Fig. 8. Tissue-dependent GWAS eQTL enrichment Q-Q…
Fig. 8. Tissue-dependent GWAS eQTL enrichment Q-Q plots
(A) eQTLs are enriched for trait associations with an important class of complex diseases. eQTLs discovered in whole blood (plotted in red) show significant enrichment for SNPs associated with autoimmune disorders from the WTCCC study (type 1 diabetes, Crohn’s disease, and rheumatoid arthritis) relative to null expectation (shown in gray) defined by non-eQTLs. (B) Enrichment of eQTLs for disease associations is tissue-dependent. Single-tissue eQTL annotation can be used to increase power to detect associations with hypertension, a disease for which the WTCCC study failed to yield significant associations. Notably, eQTLs discovered in adipose are enriched relative to muscle, lung, thyroid, skin, heart, and tibial artery (P < 0.05, Kolmogorov-Smirnov test) for known SNP associations with the hypertension.

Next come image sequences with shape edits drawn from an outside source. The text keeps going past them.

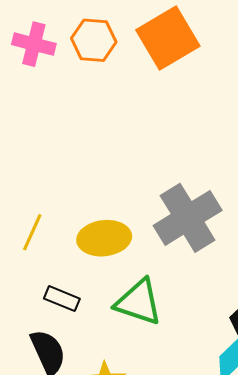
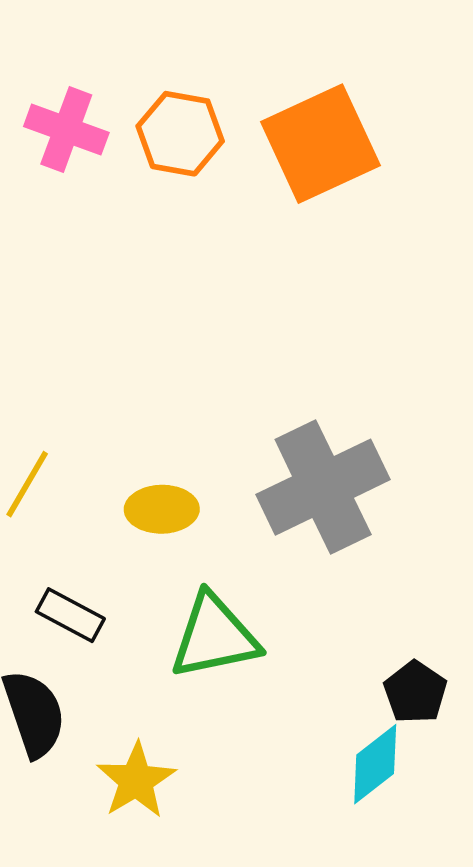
yellow ellipse: (104, 238) -> (162, 509), size x0.7
green triangle: (139, 302) -> (214, 637), turned -36

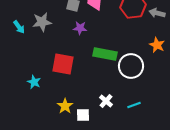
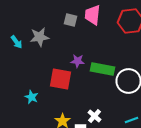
purple star: (80, 28) -> (78, 61), moved
white cross: (106, 101) -> (95, 116), moved

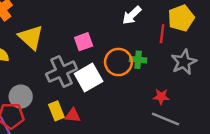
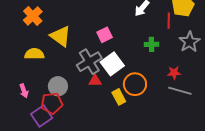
orange circle: (118, 62) -> (135, 84), moved
yellow rectangle: (56, 111) -> (119, 97), moved
red triangle: (73, 115) -> (95, 81), moved

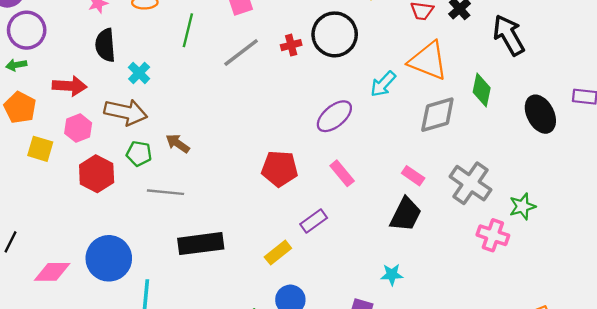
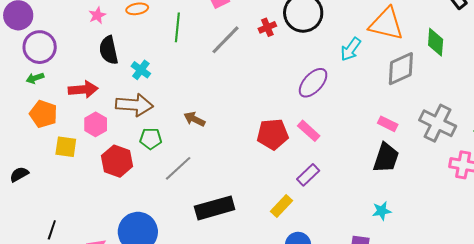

Fig. 9. A blood pressure-associated SNP is…
Fig. 9. A blood pressure-associated SNP is a significant eQTL in tibial artery, for ARHGAP42 and TMEM133
(A) The GWAS SNP, rs633185 in the intron of ARHGAP42, is associated with systolic blood pressure (P = 1.2 × 10−17) and diastolic blood pressure (P = 2 × 10−15). This GWAS SNP is in tight LD (r2 = 0.93) with the most significant eQTL for ARHGAP42 in tibial artery, rs604723 (P = 1 × 10−8), and is the most significant eQTL for TMEM133 in tibial artery (P = 2.7 × 10−8). Tibial artery was the only significant tissue at FDR < 0.05 according to the single-tissue eQTL discovery method. (B) Average posterior probability of the most significant cis-eQTL, rs607562 for ARHGAP42 at FDR < 0.05 from the multitissue eQTL methods. (C) Similar plot for TMEM133. The most significant cis-eQTL for TMEM133 from the multitissue methods at FDR < 0.05 is the GWAS SNP, rs633185, in tibial artery.